Loading packages and dataset

pacotes <- c("readxl", "dplyr", "ggplot2")
lapply(pacotes, library, character.only = TRUE)
cars_train <- read_excel("cars_train.xlsx")

Analyses

Looking at the states with the highest numbers of cars with paid IPVA whose sellers are individuals

ipvas <- cars_train %>%
  group_by(estado_vendedor) %>%
  filter(ipva_pago == "IPVA pago" & tipo_vendedor == "PF") %>%
  summarize(total_carros = n()) %>%
  arrange(desc(total_carros))
ipvas
## # A tibble: 20 × 2
##    estado_vendedor          total_carros
##    <chr>                           <int>
##  1 São Paulo (SP)                   7977
##  2 Rio de Janeiro (RJ)              1296
##  3 Paraná (PR)                      1071
##  4 Rio Grande do Sul (RS)           1013
##  5 Santa Catarina (SC)               871
##  6 Minas Gerais (MG)                 842
##  7 Goiás (GO)                        431
##  8 Bahia (BA)                         94
##  9 Alagoas (AL)                       44
## 10 Pará (PA)                          37
## 11 Mato Grosso do Sul (MS)            26
## 12 Ceará (CE)                         18
## 13 Rio Grande do Norte (RN)           17
## 14 Pernambuco (PE)                    13
## 15 Espírito Santo (ES)                10
## 16 Mato Grosso (MT)                    7
## 17 Amazonas (AM)                       4
## 18 Paraíba (PB)                        2
## 19 Sergipe (SE)                        2
## 20 Piauí (PI)                          1

Filtering only the five states with the highest numbers of cars with paid IPVA

top_5_estados <- head(ipvas, 5)$estado_vendedor
dados_top_5 <- filter(cars_train, estado_vendedor %in% top_5_estados & ipva_pago == "IPVA pago")

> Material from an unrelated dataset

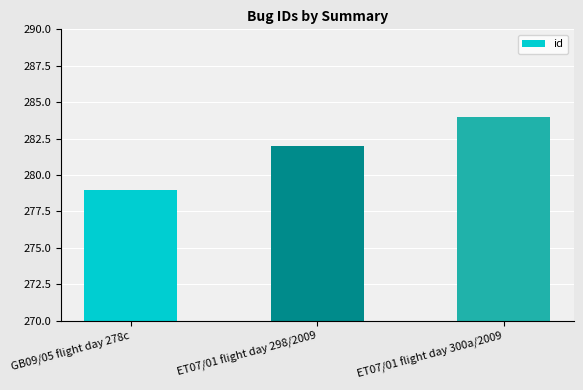

What is the average value?

282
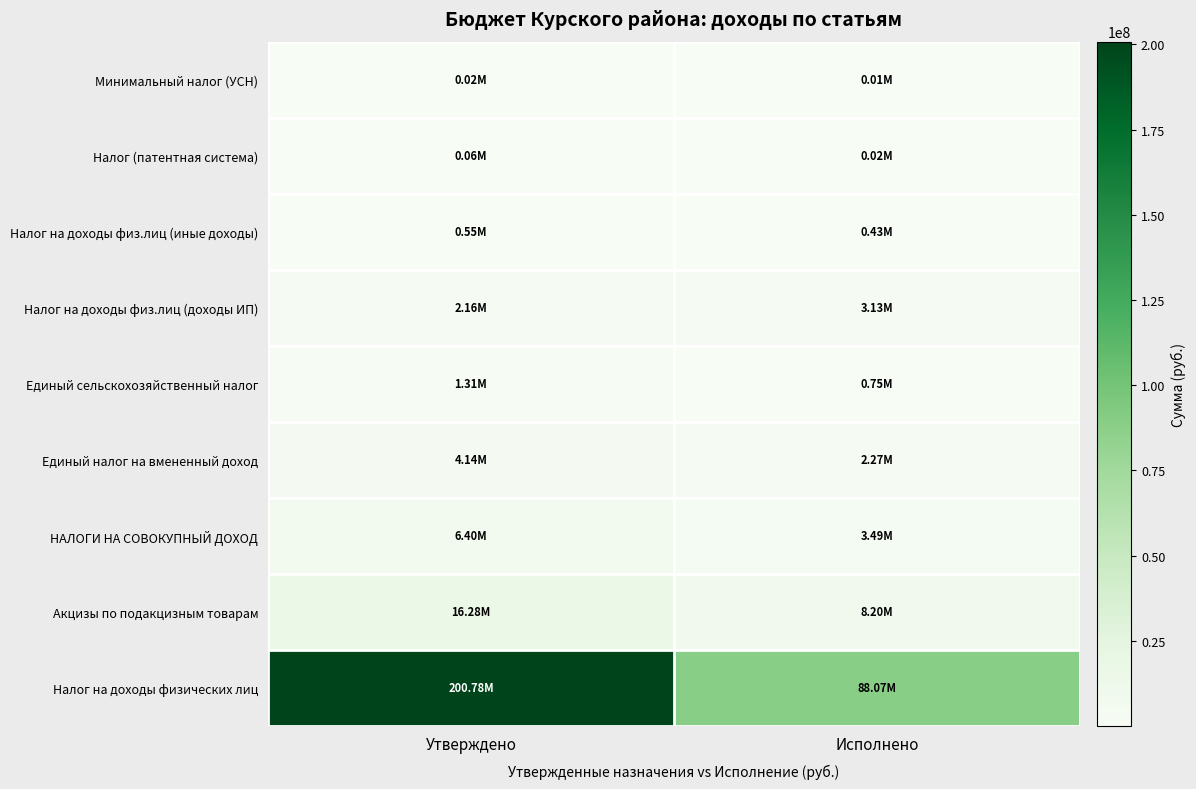

Which has a higher value, Исполнено or Утверждено?

Утверждено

Creating a boxplot of the prices of the five states with the highest numbers of cars with paid IPVA whose sellers are individuals

ggplot(dados_top_5, aes(x = estado_vendedor, y = preco)) +
  geom_boxplot() +
  labs(title = "Box Plot of prices per state",
       x = "State",
       y = "Price")

Calculating the average price of cars with paid IPVA whose sellers are individuals in the five states with the most observations

media_precos_estado <- dados_top_5 %>%
  group_by(estado_vendedor) %>%
  summarize(media_preco = mean(preco)) %>%
  arrange(media_preco)
media_precos_estado
## # A tibble: 5 × 2
##   estado_vendedor        media_preco
##   <chr>                        <dbl>
## 1 São Paulo (SP)             128483.
## 2 Rio de Janeiro (RJ)        136465.
## 3 Santa Catarina (SC)        138894.
## 4 Rio Grande do Sul (RS)     141671.
## 5 Paraná (PR)                146163.

Considering the analyses made above, we conclude that, excluding the state of São Paulo, the state of Rio de Janeiro would be the best state to buy a car with paid IPVA whose seller is an individual.

It is noted that the state of Rio de Janeiro is the second state with the highest number of cars with such characteristics. It is also noticed that the state of Rio de Janeiro has the smallest range in its outliers.

Finally, we can see that the state of Rio de Janeiro has the second lowest average price for cars with paid IPVA whose seller is an individual.

Therefore, we can affirm that in general, and disregarding the state of São Paulo, Rio de Janeiro is the best state to buy cars with paid IPVA whose seller is an individual.